Plain-text document sources
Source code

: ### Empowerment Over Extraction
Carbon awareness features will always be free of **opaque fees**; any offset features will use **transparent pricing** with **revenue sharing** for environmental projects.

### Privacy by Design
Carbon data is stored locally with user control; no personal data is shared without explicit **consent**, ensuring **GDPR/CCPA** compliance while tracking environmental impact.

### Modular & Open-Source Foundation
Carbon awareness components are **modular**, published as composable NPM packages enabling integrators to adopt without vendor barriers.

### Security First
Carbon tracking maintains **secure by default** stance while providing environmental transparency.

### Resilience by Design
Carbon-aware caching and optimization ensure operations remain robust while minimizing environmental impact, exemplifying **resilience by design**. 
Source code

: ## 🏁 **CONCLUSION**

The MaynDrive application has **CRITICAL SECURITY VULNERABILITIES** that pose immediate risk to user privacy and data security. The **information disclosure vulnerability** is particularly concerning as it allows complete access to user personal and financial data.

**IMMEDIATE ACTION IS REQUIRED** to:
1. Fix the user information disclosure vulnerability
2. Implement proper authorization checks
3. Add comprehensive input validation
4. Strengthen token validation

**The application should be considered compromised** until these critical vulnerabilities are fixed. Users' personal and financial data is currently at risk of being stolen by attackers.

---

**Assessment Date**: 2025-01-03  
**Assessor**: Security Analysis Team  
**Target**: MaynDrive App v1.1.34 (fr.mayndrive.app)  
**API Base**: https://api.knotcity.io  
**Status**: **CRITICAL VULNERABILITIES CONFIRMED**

> [WHAT TO WORK ON] Duplicate the data from the line with "### Security First" up to and including the last line of the data.

> [ANSWER]
### Security First
Carbon tracking maintains **secure by default** stance while providing environmental transparency.

### Resilience by Design
Carbon-aware caching and optimization ensure operations remain robust while minimizing environmental impact, exemplifying **resilience by design**. 
Source code

: ## 🏁 **CONCLUSION**

The MaynDrive application has **CRITICAL SECURITY VULNERABILITIES** that pose immediate risk to user privacy and data security. The **information disclosure vulnerability** is particularly concerning as it allows complete access to user personal and financial data.

**IMMEDIATE ACTION IS REQUIRED** to:
1. Fix the user information disclosure vulnerability
2. Implement proper authorization checks
3. Add comprehensive input validation
4. Strengthen token validation

**The application should be considered compromised** until these critical vulnerabilities are fixed. Users' personal and financial data is currently at risk of being stolen by attackers.

---

**Assessment Date**: 2025-01-03  
**Assessor**: Security Analysis Team  
**Target**: MaynDrive App v1.1.34 (fr.mayndrive.app)  
**API Base**: https://api.knotcity.io  
**Status**: **CRITICAL VULNERABILITIES CONFIRMED**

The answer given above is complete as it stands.